If a supervisor expressed an opinion concerning your performance in writing to another City official, that portion of such a record may be withheld under §87(2)(g). There is no requirement that it must be withheld, however, and often opinions are expressed in evaluations that are shared with employees. However, other portions of the records consisting of factual information or determinations pertaining to you must, in my view, be disclosed, except, as suggested earlier, when disclosure would result in an unwarranted invasion of the privacy of another person.
Lastly, the Freedom of Information Law provides direction concerning the time and manner in which agencies must respond to requests. Specifically, §89(3) of the Freedom of Information Law states in part that:
"Each entity subject to the provisions of this article, within five business days of the receipt of a written request for a record reasonably described, shall make such record available to the person requesting it, deny such request in writing or furnish a written acknowledgment of the receipt of such request and a statement of the approximate date, which shall be reasonable under the circumstances of the request, when such request will be granted or denied, which shall be reasonable in consideration of the circumstanced relating to the request and shall not exceed twenty business days from the date of such acknowledgment, except in unusual circumstances. In the event that such unusual circumstances prevent the grant or denial of the request within twenty business days, the agency shall state in writing both the reason for the inability to do so and a date certain within a reasonable time, based on such unusual circumstances, when the request shall be granted or denied.”

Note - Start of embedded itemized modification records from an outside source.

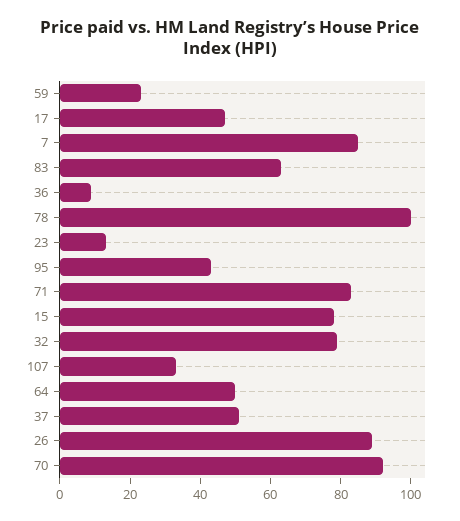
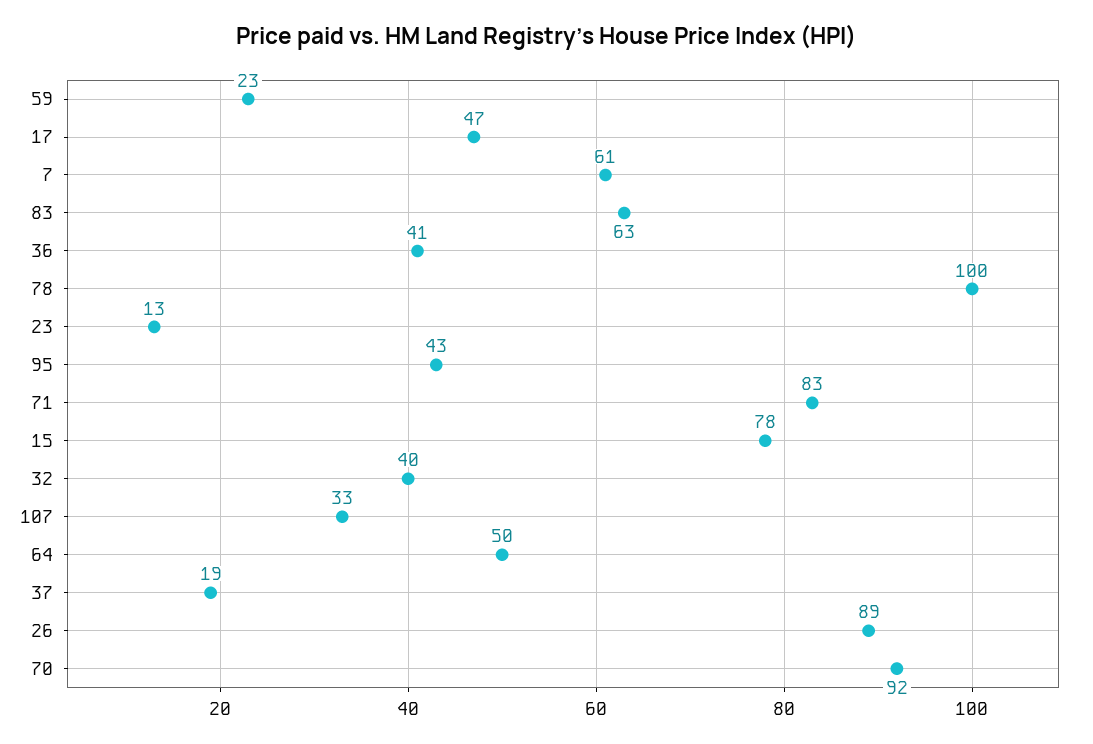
  {
    "59": 23,
    "17": 47,
-   "7": 85,
+   "7": 61,
    "83": 63,
-   "36": 10,
+   "36": 41,
    "78": 100,
    "23": 13,
    "95": 43,
    "71": 83,
    "15": 78,
-   "32": 80,
+   "32": 40,
    "107": 33,
    "64": 50,
-   "37": 50,
+   "37": 19,
    "26": 89,
    "70": 92
  }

If neither a response to a request nor an acknowledgment of the receipt of a request is given within five business days, if an agency delays responding for an unreasonable time beyond the approximate date of less than twenty business days given in its acknowledgment, if it acknowledges that a request has been received, but has failed to grant access by the specific date given beyond twenty business days, or if the specific date given is unreasonable, a request may be considered to have been constructively denied [see §89(4)(a)]. In such a circumstance, the denial may be appealed in accordance with §89(4)(a), which states in relevant part that:
"...any person denied access to a record may within thirty days appeal in writing such denial to the head, chief executive, or governing body, who shall within ten business days of the receipt of such appeal fully explain in writing to the person requesting the record the reasons for further denial, or provide access to the record sought."
Section 89(4)(b) was also amended, and it states that a failure to determine an appeal within ten business days of the receipt of an appeal constitutes a denial of the appeal. In that circumstance, the appellant has exhausted his or her administrative remedies and may initiate a challenge to a constructive denial of access under Article 78 of the Civil Practice Rules.
I hope that I have been of assistance.